Using only the entries below, output the lines starting at the one containing "html: <div>of 154" and ending at the one containing "way to save", exactly and inclusive of both, omitting the pictures.

THE INPUT
+---+

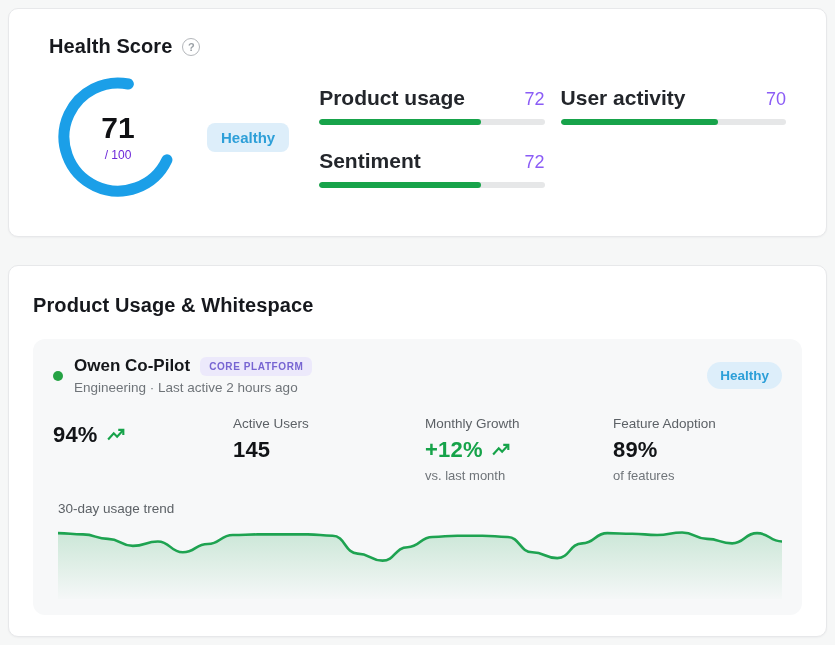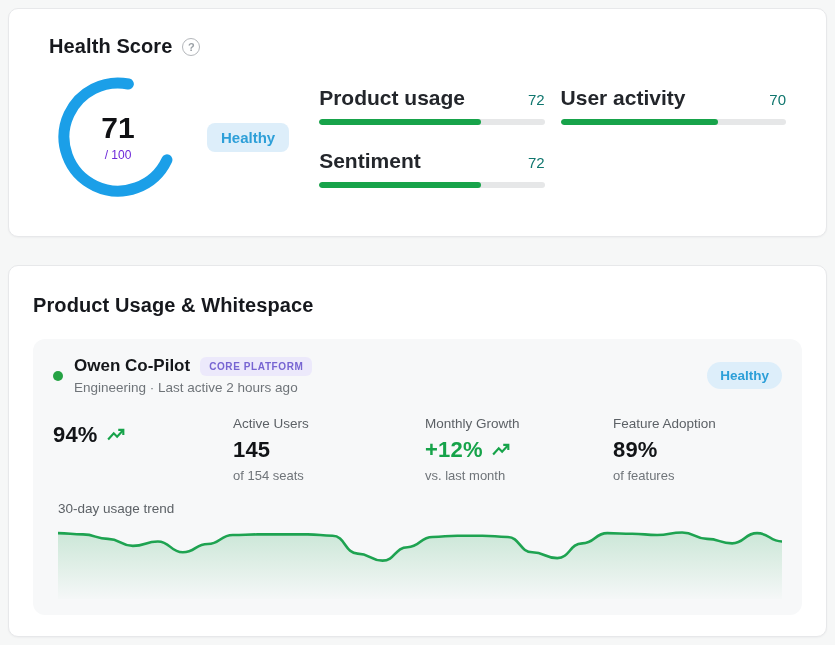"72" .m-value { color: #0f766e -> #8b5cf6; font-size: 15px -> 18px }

+---+

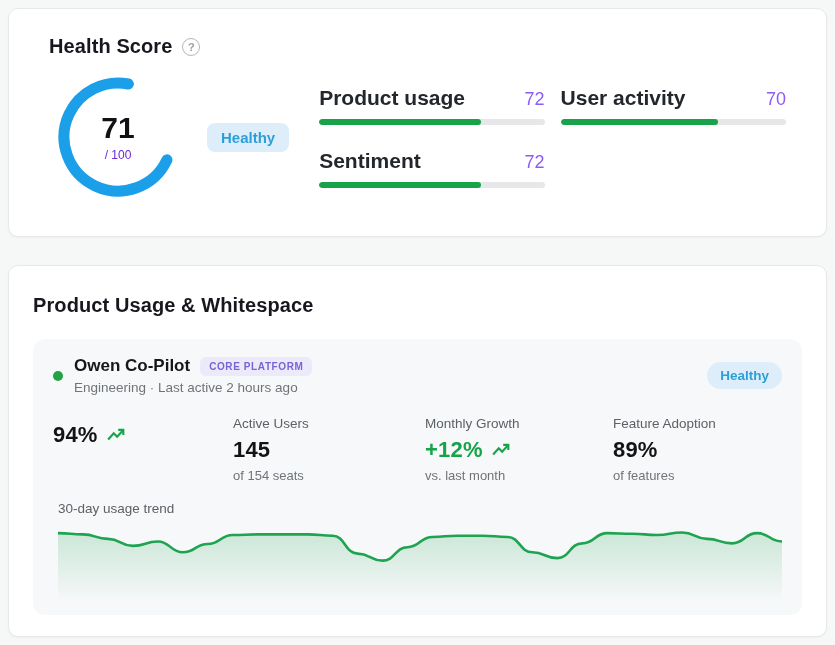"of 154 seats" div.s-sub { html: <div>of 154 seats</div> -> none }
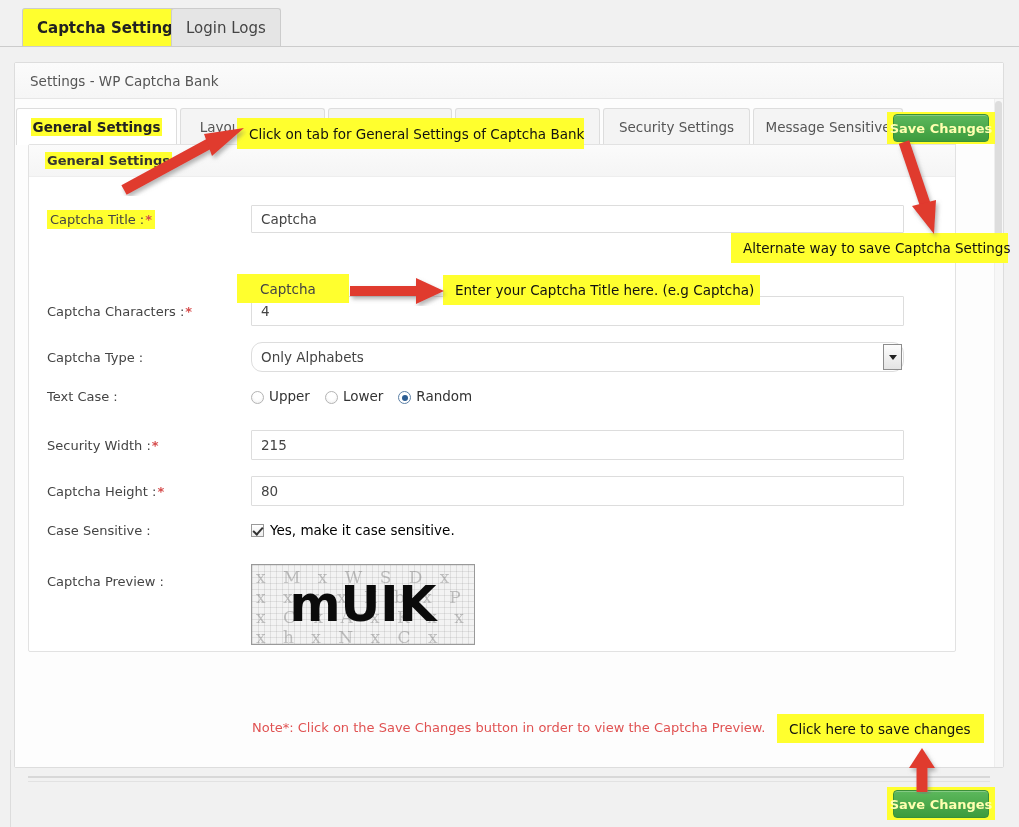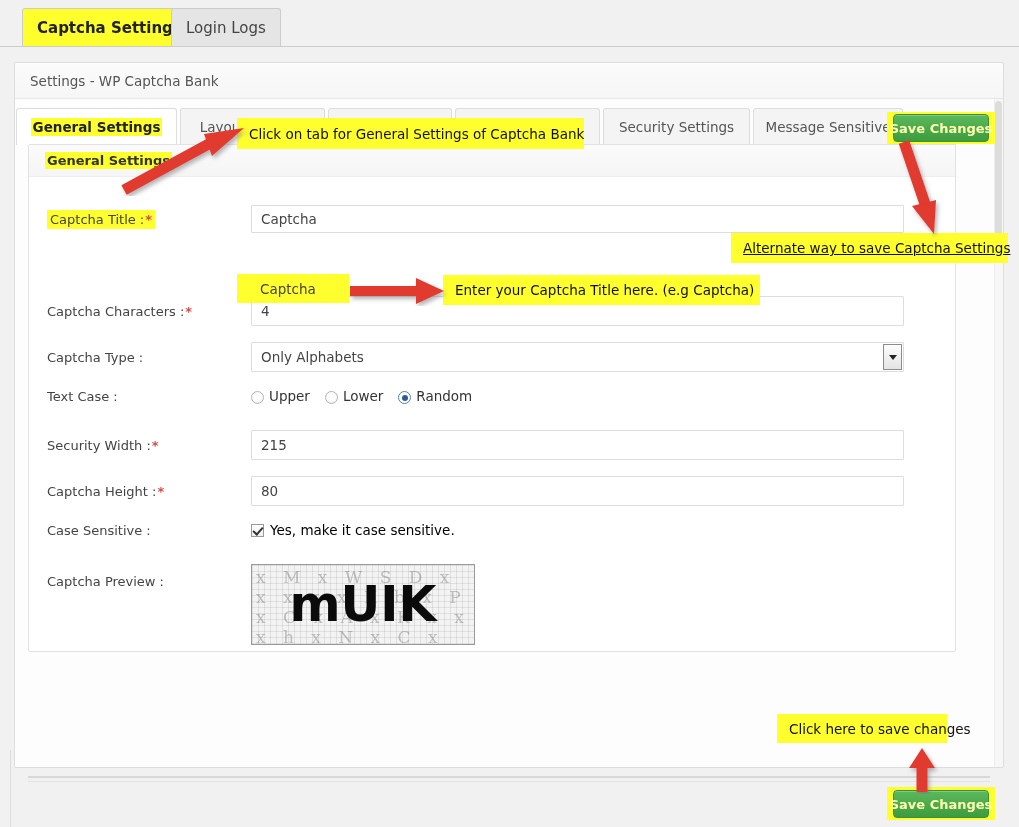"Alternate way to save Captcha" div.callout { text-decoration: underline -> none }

+---+

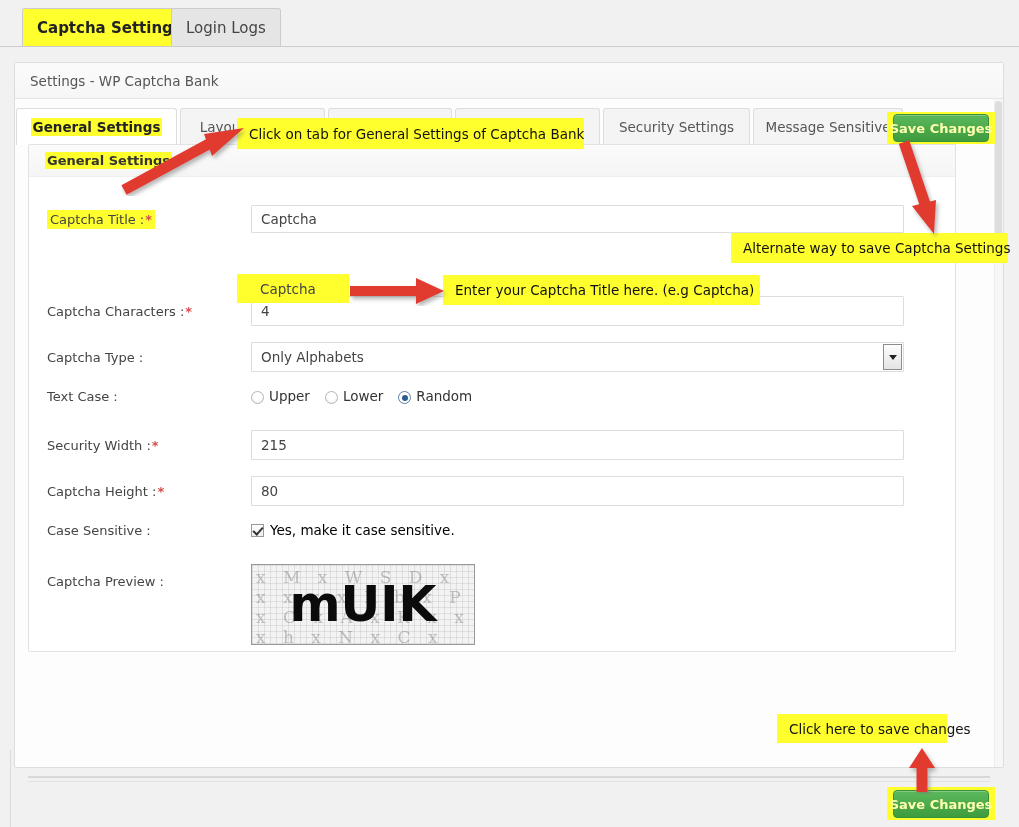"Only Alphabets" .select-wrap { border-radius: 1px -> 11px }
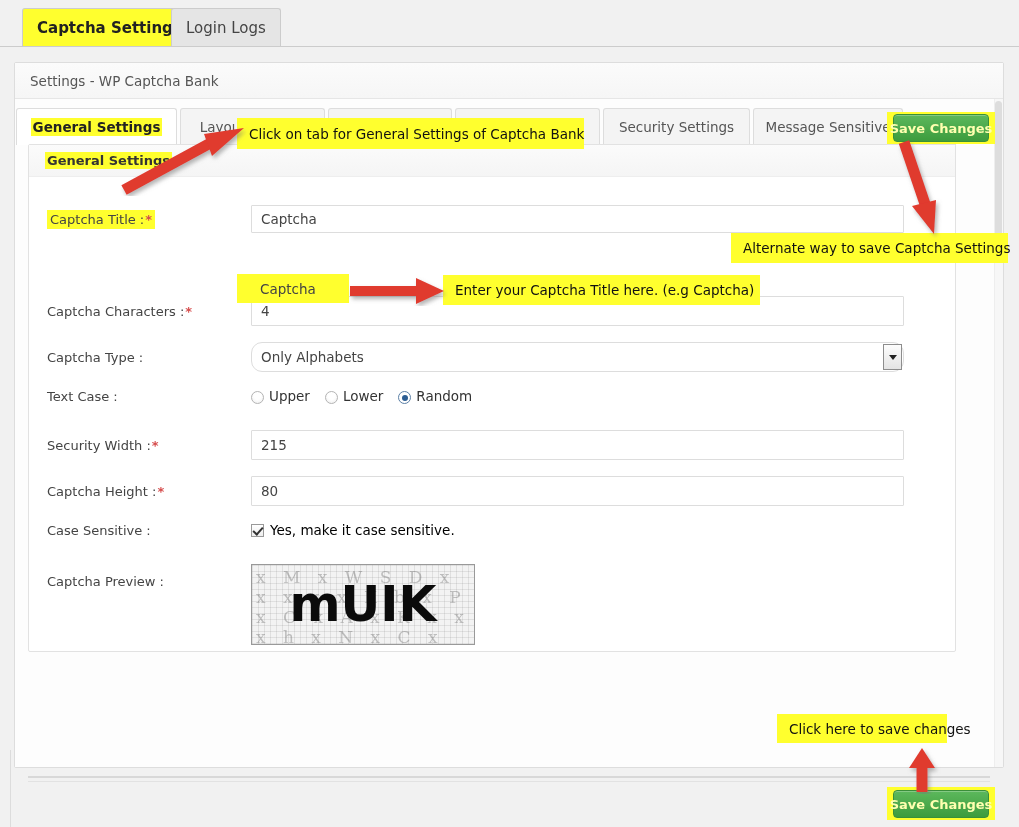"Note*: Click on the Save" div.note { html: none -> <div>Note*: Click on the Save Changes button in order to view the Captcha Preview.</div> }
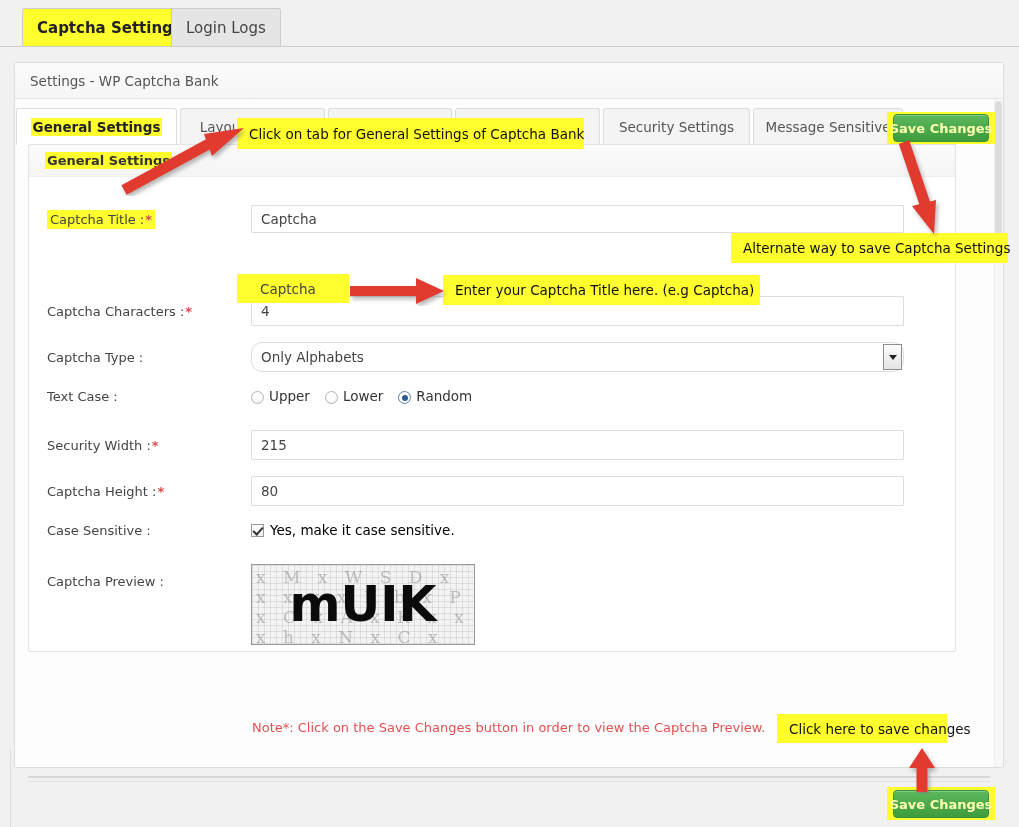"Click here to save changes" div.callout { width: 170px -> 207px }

+---+

ANSWER
"of 154 seats" div.s-sub { html: <div>of 154 seats</div> -> none }
"Alternate way to save Captcha" div.callout { text-decoration: underline -> none }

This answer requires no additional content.